Economic uncertainty appears to have abated a little Wednesday, with European markets and US futures showing signs of recovery. Both the yen and the dollar have entered sideways consolidations. However, there is no apparent backing in Australia or New Zealand, which are also under pressure. In the meantime, the Swissy and the Canadian Dollar are leading the way and strengthening substantially. However, traders are cautious in general, since a flurry of central bank statements will begin Thursday.
The Federal Reserve will be in the limelight today, as the FOMC meets for a crucial policy meeting. Expectations are strong that the Fed will announce whether or not it will begin tapering at its November meeting, which could lead to yet another twist in the taper-on-taper-off drama.
Several times, Fed Chair Powell has indicated that there is no relationship between a decision to trim and a rate hike. Still, the markets are paying close attention to any hints regarding rate changes, so the dot plot at today’s meeting might be a market mover.
The US dollar could gain a major boost in the North American session if the dot plot indicates that FOMC members have brought forward predictions of a rate hike. In stark contrast to the FOMC meeting, the markets do not expect any interesting monetary policy moves during the SNB policy meeting on Thursday. The SNB’s deposit rate of -0.75 percent (the lowest of any major central bank) will remain unchanged, and no policy changes are planned.
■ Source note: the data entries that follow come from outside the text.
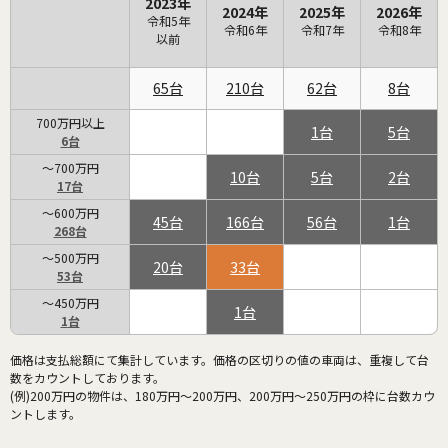
2023年
2024年
2025年
2026年
令和5年
令和6年
令和7年
令和8年
以前
65
210
62
8
700万円以上
1
5
6
～700万円
10
5
2
17
～600万円
45
166
56
1
268
～500万円
20
33
53
～450万円
1
1
価格は支払総額にて集計しています。価格の区切りの値の車両は、重複して台
数をカウントしております。
(例)200万円の物件は、180万円～200万円、200万円～250万円の枠に台数カウ
ントします。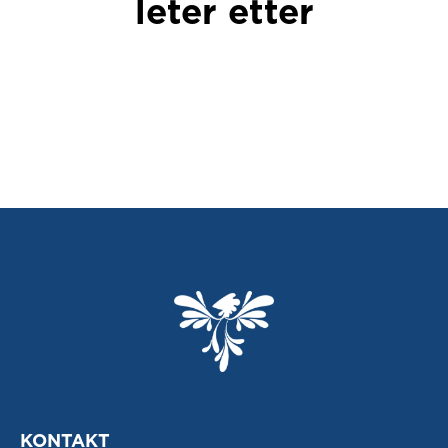
leter etter
KONTAKT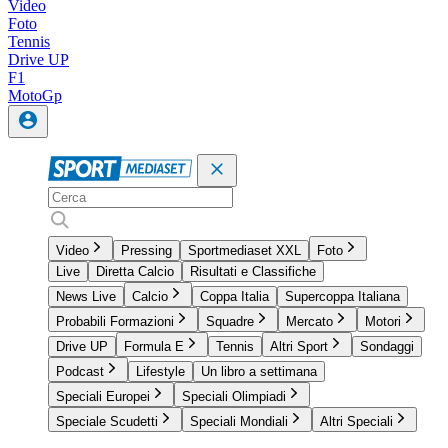
Video
Foto
Tennis
Drive UP
F1
MotoGp
Video
Pressing
Sportmediaset XXL
Foto
Live
Diretta Calcio
Risultati e Classifiche
News Live
Calcio
Coppa Italia
Supercoppa Italiana
Probabili Formazioni
Squadre
Mercato
Motori
Drive UP
Formula E
Tennis
Altri Sport
Sondaggi
Podcast
Lifestyle
Un libro a settimana
Speciali Europei
Speciali Olimpiadi
Speciale Scudetti
Speciali Mondiali
Altri Speciali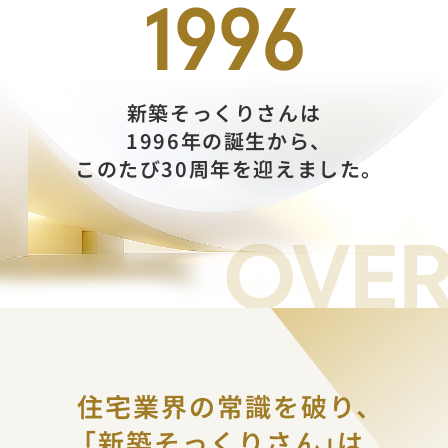
1
9
9
6
新築そっくりさんは
1996年の誕生から、
このたび30周年を迎えました。
OVER
住宅業界の常識を破り、
「新築そっくりさん」
は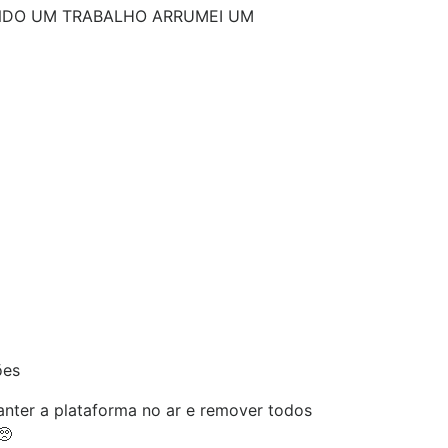
DO UM TRABALHO ARRUMEI UM
ões
nter a plataforma no ar e remover todos
🥺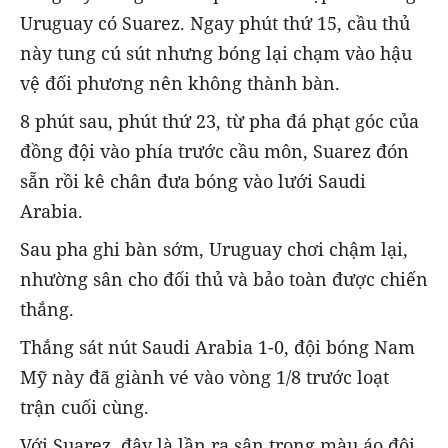
Uruguay có Suarez. Ngay phút thứ 15, cầu thủ
này tung cú sút nhưng bóng lại chạm vào hậu
vệ đối phương nên không thành bàn.
8 phút sau, phút thứ 23, từ pha đá phạt góc của
đồng đội vào phía trước cầu môn, Suarez đón
sẵn rồi kê chân đưa bóng vào lưới Saudi
Arabia.
Sau pha ghi bàn sớm, Uruguay chơi chậm lại,
nhường sân cho đối thủ và bảo toàn được chiến
thắng.
Thắng sát nút Saudi Arabia 1-0, đội bóng Nam
Mỹ này đã giành vé vào vòng 1/8 trước loạt
trận cuối cùng.
Với Suarez, đây là lần ra sân trong màu áo đội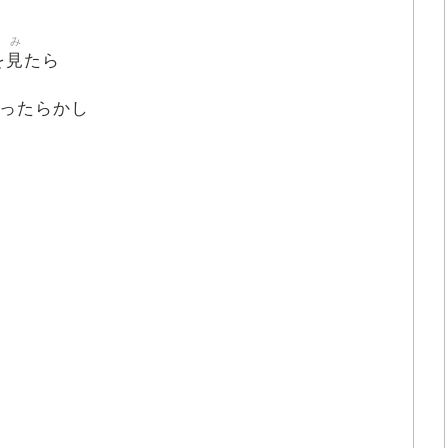
み
見
を
たら
ったらかし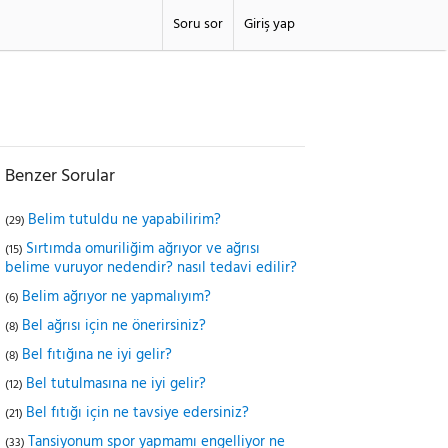
Soru sor
Giriş yap
Benzer Sorular
Belim tutuldu ne yapabilirim?
(29)
Sırtımda omuriliğim ağrıyor ve ağrısı
(15)
belime vuruyor nedendir? nasıl tedavi edilir?
Belim ağrıyor ne yapmalıyım?
(6)
Bel ağrısı için ne önerirsiniz?
(8)
Bel fıtığına ne iyi gelir?
(8)
Bel tutulmasına ne iyi gelir?
(12)
Bel fıtığı için ne tavsiye edersiniz?
(21)
Tansiyonum spor yapmamı engelliyor ne
(33)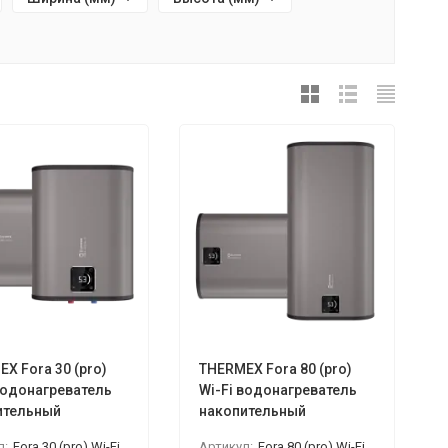
X Fora 30 (pro)
THERMEX Fora 80 (pro)
водонагреватель
Wi-Fi водонагреватель
ительный
накопительный
л:
Fora 30 (pro) Wi-Fi
Артикул:
Fora 80 (pro) Wi-Fi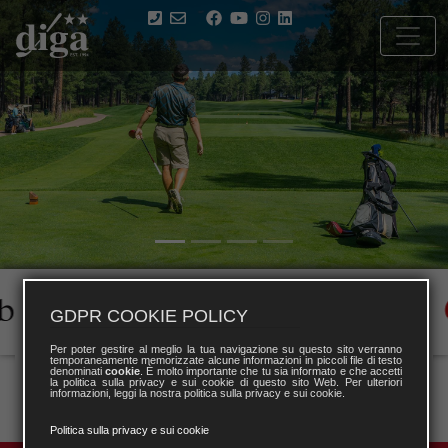
GDPR COOKIE POLICY
Per poter gestire al meglio la tua navigazione su questo sito verranno
temporaneamente memorizzate alcune informazioni in piccoli file di testo
denominati
cookie
. È molto importante che tu sia informato e che accetti
la politica sulla privacy e sui cookie di questo sito Web. Per ulteriori
informazioni, leggi la nostra politica sulla privacy e sui cookie.
Politica sulla privacy e sui cookie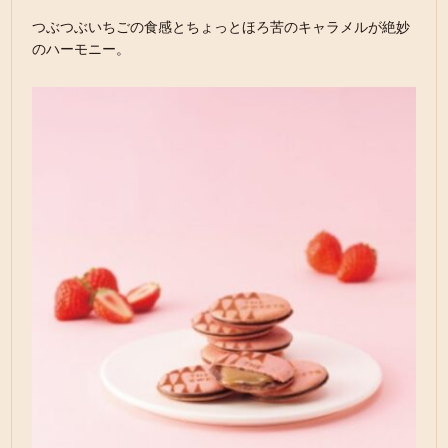
つぶつぶいちごの食感とちょっとほろ苦のキャラメルが絶妙
のハーモニー。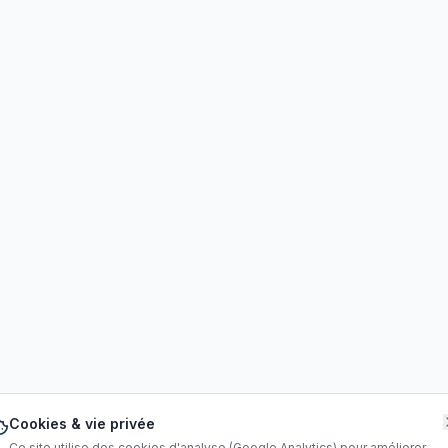
Cookies & vie privée
Ce site utilise des cookies d'analyse (Google Analytics) pour améliorer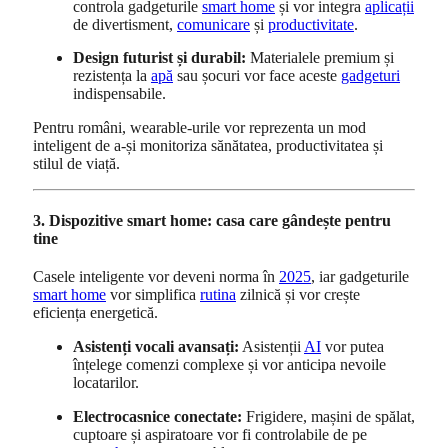
controla gadgeturile
smart home
și vor integra
aplicații
de divertisment,
comunicare
și
productivitate
.
Design futurist și durabil:
Materialele premium și
rezistența la
apă
sau șocuri vor face aceste
gadgeturi
indispensabile.
Pentru români, wearable-urile vor reprezenta un mod
inteligent de a-și monitoriza sănătatea, productivitatea și
stilul de viață.
3. Dispozitive smart home: casa care gândește pentru
tine
Casele inteligente vor deveni norma în
2025
, iar gadgeturile
smart home
vor simplifica
rutina
zilnică și vor crește
eficiența energetică.
Asistenți vocali avansați:
Asistenții
AI
vor putea
înțelege comenzi complexe și vor anticipa nevoile
locatarilor.
Electrocasnice conectate:
Frigidere, mașini de spălat,
cuptoare și aspiratoare vor fi controlabile de pe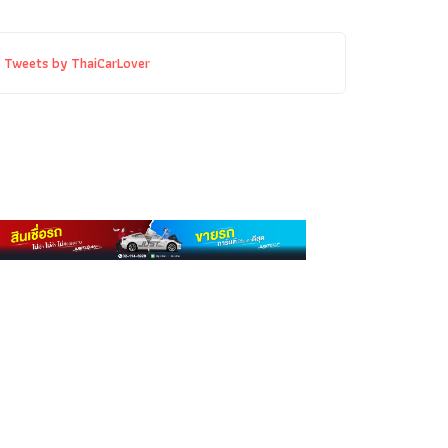
Tweets by ThaiCarLover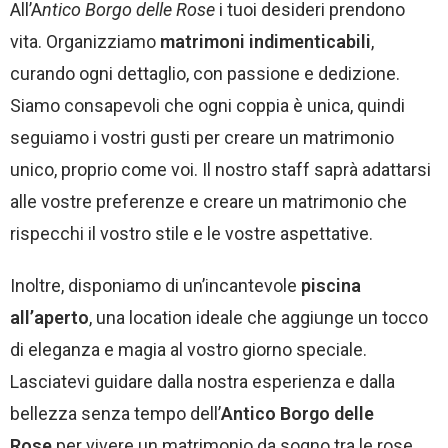
All’A
ntico Borgo delle Rose
i tuoi desideri prendono
vita. Organizziamo
matrimoni indimenticabili
,
curando ogni dettaglio, con passione e dedizione.
Siamo consapevoli che ogni coppia è unica, quindi
seguiamo i vostri gusti per creare un matrimonio
unico, proprio come voi. Il nostro staff saprà adattarsi
alle vostre preferenze e creare un matrimonio che
rispecchi il vostro stile e le vostre aspettative.
Inoltre, disponiamo di un’incantevole
piscina
all’aperto
, una location ideale che aggiunge un tocco
di eleganza e magia al vostro giorno speciale.
Lasciatevi guidare dalla nostra esperienza e dalla
bellezza senza tempo dell’
Antico Borgo delle
Rose
per vivere un matrimonio da sogno tra le rose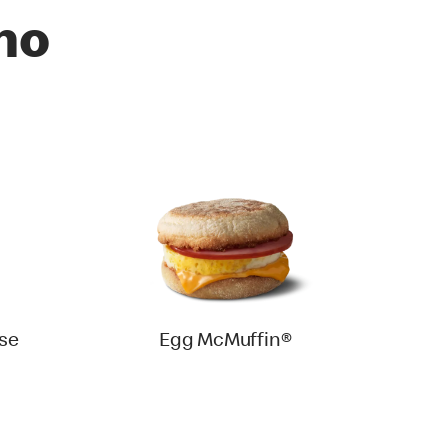
no
se
Egg McMuffin®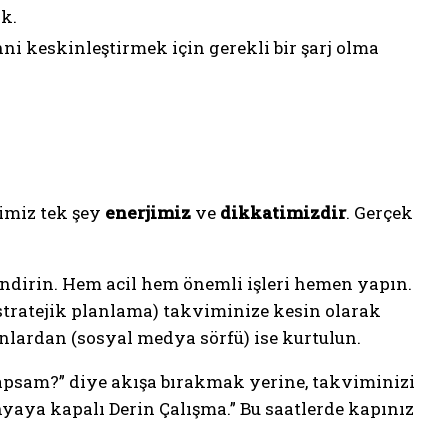
k.
ni keskinleştirmek için gerekli bir şarj olma
imiz tek şey
enerjimiz
ve
dikkatimizdir
. Gerçek
lendirin. Hem acil hem önemli işleri hemen yapın.
stratejik planlama) takviminize kesin olarak
anlardan (sosyal medya sörfü) ise kurtulun.
psam?” diye akışa bırakmak yerine, takviminizi
ünyaya kapalı Derin Çalışma.” Bu saatlerde kapınız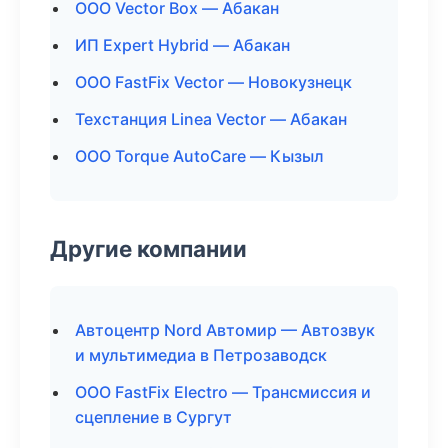
ООО Vector Box — Абакан
ИП Expert Hybrid — Абакан
ООО FastFix Vector — Новокузнецк
Техстанция Linea Vector — Абакан
ООО Torque AutoCare — Кызыл
Другие компании
Автоцентр Nord Автомир — Автозвук
и мультимедиа в Петрозаводск
ООО FastFix Electro — Трансмиссия и
сцепление в Сургут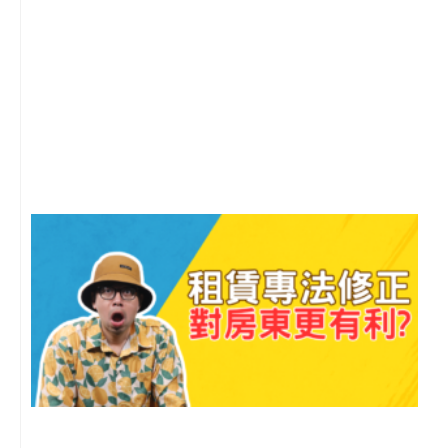
2
年
月
尚
留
In an interview earlier this month, SNB Vice President Fritz Zurbruegg stated that the negative rate policy was necessary to prevent the Swiss franc from appreciating and stifling economic growth.
Taking a page from the Fed’s playbook, Zurbruegg claimed the inflation surge was just temporary and that inflation would remain low in the medium run. Despite other central banks raising or moving in that direction, the SNB is going about its business as normal.
0.9100 Mid-August Low Provides Solid Support for Swissy
At 0.9337, the Swissy continues to retreat from the 2019-2020 decline. It’s returned to its former range of 0.9100-0.9274. To relieve immediate upside pressure, the pair must drop below the 55-day moving average at 0.9167. The 0.9100 mid-August low and the 200-day MA at 0.9098 provide a solid support for the 2021 upswing at 0.9047.
Just before the major drop from the 2019 high and retracement resistance at 0.9356/77, the USD/CHF has been capped. This means a new higher-level range is likely to emerge, with 0.9356/77 likely to act as a stumbling block and define the range’s top until the USD forms a larger base, and little meaningful opposition if a breakthrough above here occurs until the 0.9473 high.